## Excerpted passage
──────────────────────────────

I've inquired as to how much they make per shirt/sweatshirt, because they charge a hefty sum. Turns out, not very much as the "only" local printer takes them to town on the SP. That's the right of supply and demand. 

Since the OP has local connections, seems great to start there and branch out. I know for a fact a store the town over used to print all of school district stuff, bc we had to go there to buy it, until the PTO"s started outsourcing it and doing the retail sales. 

I don't think there is anyway vendors not associated with the school (and cutting them in) would be tolerated in our district. 

The school hold "spirit wear" days, as a way to increase the "need" for spirit wear to be in every household. Every first Friday is also school colors day, and if you don't have school shirts, the kids feel "left out". 

Suggesting these promotions and a nice business relationship to your local school is not a bad idea, if they are not yet organized, or are poorly organized. The PTO/PTA is always looking for a good, easy way to fund their projects, without as much labor and/or measly returns on time/energy investments.

──────────────────────────────

## Problem A
Revise the records starting with the line with "Фото: ЦАХАЛ" and going on through the end of the records, replacing "mehr Informationen" with "weitere Informationen" and keeping everything else the same. Omit the pictures from your answer.
The text and the records have nothing to do with each other.

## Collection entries

──────────────────────────────

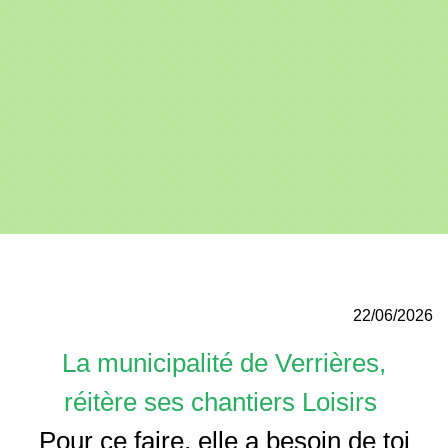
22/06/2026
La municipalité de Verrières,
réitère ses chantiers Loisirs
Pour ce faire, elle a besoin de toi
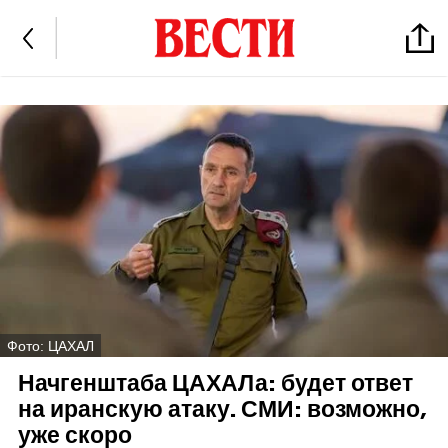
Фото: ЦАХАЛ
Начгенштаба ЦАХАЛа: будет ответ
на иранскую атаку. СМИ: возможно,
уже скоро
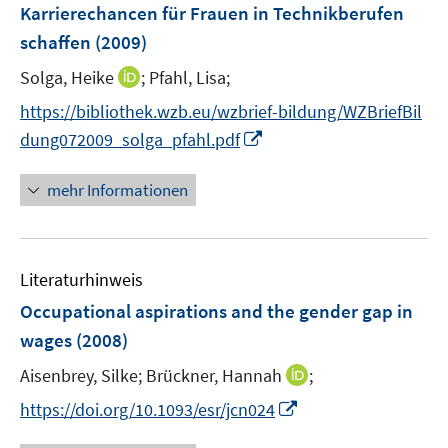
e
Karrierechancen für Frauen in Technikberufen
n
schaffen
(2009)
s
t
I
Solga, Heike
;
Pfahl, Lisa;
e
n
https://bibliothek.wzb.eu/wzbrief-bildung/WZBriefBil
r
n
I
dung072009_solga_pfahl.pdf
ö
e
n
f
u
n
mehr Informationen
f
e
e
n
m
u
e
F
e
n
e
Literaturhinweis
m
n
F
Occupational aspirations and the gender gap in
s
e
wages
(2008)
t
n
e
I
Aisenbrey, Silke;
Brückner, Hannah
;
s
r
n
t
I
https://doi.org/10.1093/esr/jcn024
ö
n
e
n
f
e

──────────────────────────────

## Problem B
Summarize the forum post about school spirit wear in two sentences.

## Exercise result A
Фото: ЦАХАЛ
Начгенштаба ЦАХАЛа: будет ответ
на иранскую атаку. СМИ: возможно,
уже скоро
e
Karrierechancen für Frauen in Technikberufen
n
schaffen
(2009)
s
t
I
Solga, Heike
;
Pfahl, Lisa;
e
n
https://bibliothek.wzb.eu/wzbrief-bildung/WZBriefBil
r
n
I
dung072009_solga_pfahl.pdf
ö
e
n
f
u
n
weitere Informationen
f
e
e
n
m
u
e
F
e
n
e
Literaturhinweis
m
n
F
Occupational aspirations and the gender gap in
s
e
wages
(2008)
t
n
e
I
Aisenbrey, Silke;
Brückner, Hannah
;
s
r
n
t
I
https://doi.org/10.1093/esr/jcn024
ö
n
e
n
f
e

## Exercise result B
The writer learned that little is made per shirt because the only local printer charges heavily, and notes that a store in the next town once printed school district items until PTOs began outsourcing the printing and handling retail sales themselves. Although the writer doubts that outside vendors who don't cut the school in would be tolerated, they say that suggesting promotions such as spirit wear days and a business relationship to a poorly organized school is not a bad idea, since PTOs and PTAs always want an easy way to fund their projects.